Fast forward seventy-four years and what do we see on Wednesday night in Tel-Aviv? The wanton destruction of property, increased talk about foreigners threatening Israel’s social fabric and national security (said by the ‘mainstream’ Israeli Prime Minister, Benjamin Netanyahu) and talk of deportations. Deportations. The Jewish world should shudder when hearing the word deportations as seventy years ago the term meant something very different.
So why has this group of nationalist Israeli’s forgotten the very events that led to the establishment of their state?  There are currently approximately 60,000 African refugees living in Israel (About 1% of the population). They are mostly from Sudan and Eritrea and have paid exorbitant amount to be smuggled into Israel; a state that was founded on the premise of being a tolerant and just society. Israel however sees up to 90% them as economic migrants. This is in sharp contrast to the UK where over two thirds of Sudanese and Eritrean migrants are granted refugee status.  Israeli newspapers such as the Jerusalem Post have suggested that the migrants have taken over neighbourhoods and harass women and have shown no willingness to conform to Israeli society. However, history shows that it’s only second generation migrants that really adopt their new country’s culture and values, the first generation are too busy setting everything up to conform. After all how many of our great grandparents spoke anything other than Yiddish?

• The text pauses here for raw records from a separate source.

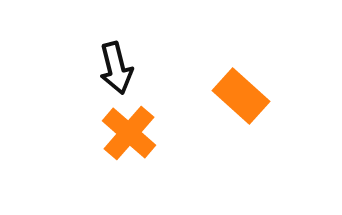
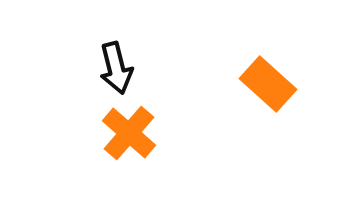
orange rectangle: moved 27 px right, 12 px up
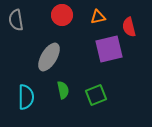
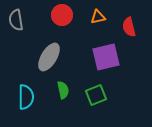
purple square: moved 3 px left, 8 px down
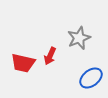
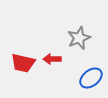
red arrow: moved 2 px right, 3 px down; rotated 66 degrees clockwise
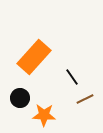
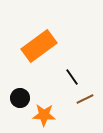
orange rectangle: moved 5 px right, 11 px up; rotated 12 degrees clockwise
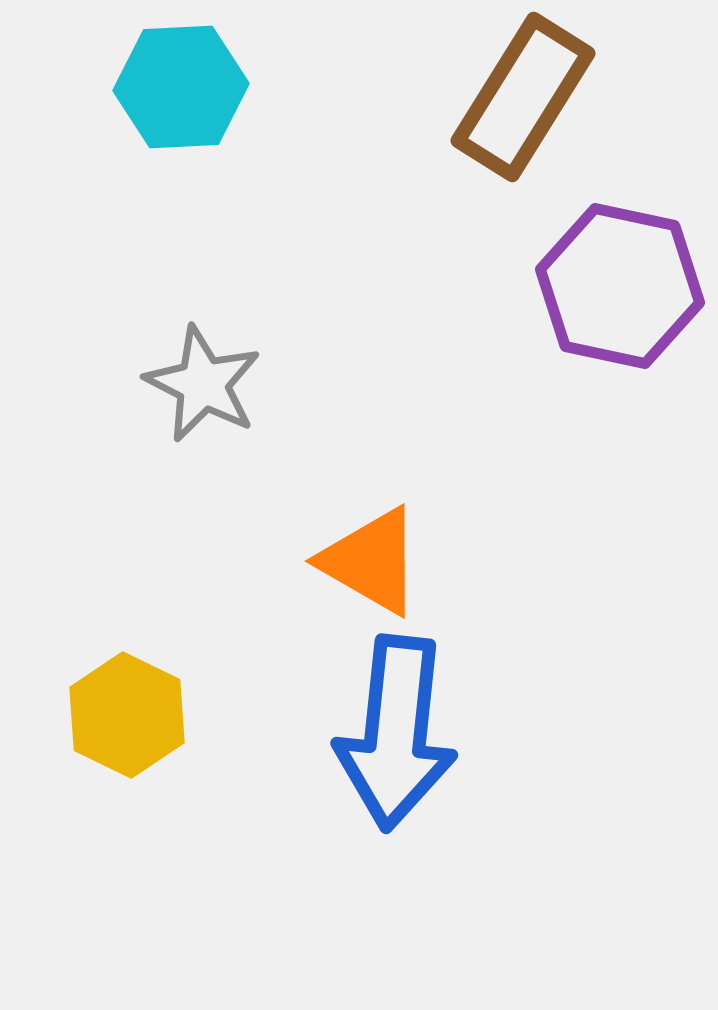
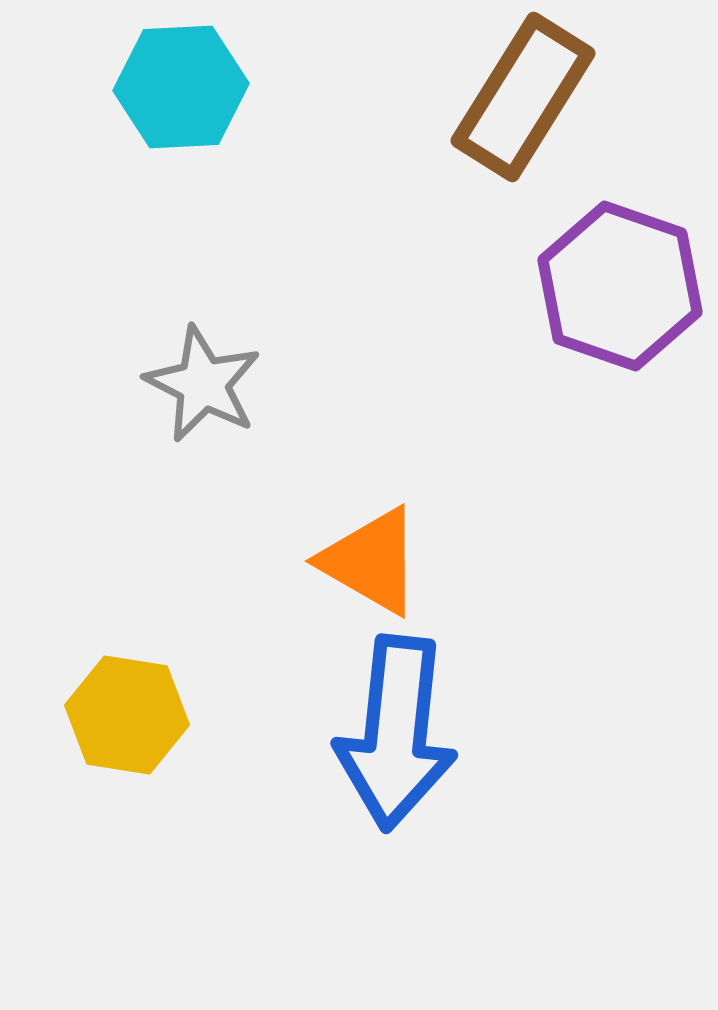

Israel is not the first country to have issues over immigration. Throughout Europe and the USA immigration issues are often on the agenda and are often used as a cover by extreme groups to gain the respect of the mainstream voter. Is that what has happened in Israel? Has settler leader Baruch Marzel climbed in the anti-immigration bandwagon to deflect attention away from the continued expansion of settlements in the West Bank? Has Likud MK and former IDF spokesperson, Miri Regev, who described illegal immigrants as a "cancer in our society”, done so to try and increase her notoriety and move up the party list? The motive of these politicians to speak in such a pejorative and racial manner does not need to be called into question because there is nothing acceptable about a crowd of people screaming ‘blacks out’. It is not acceptable in any country but especially in Israel, by a people with such a strong history of persecution. Leviticus 19:34 states “The stranger who resides with you shall be to you one of your citizens; you shall love him as yourself, for you were strangers in the land of EgyptPerhaps this group of protestors need to go back to their bible.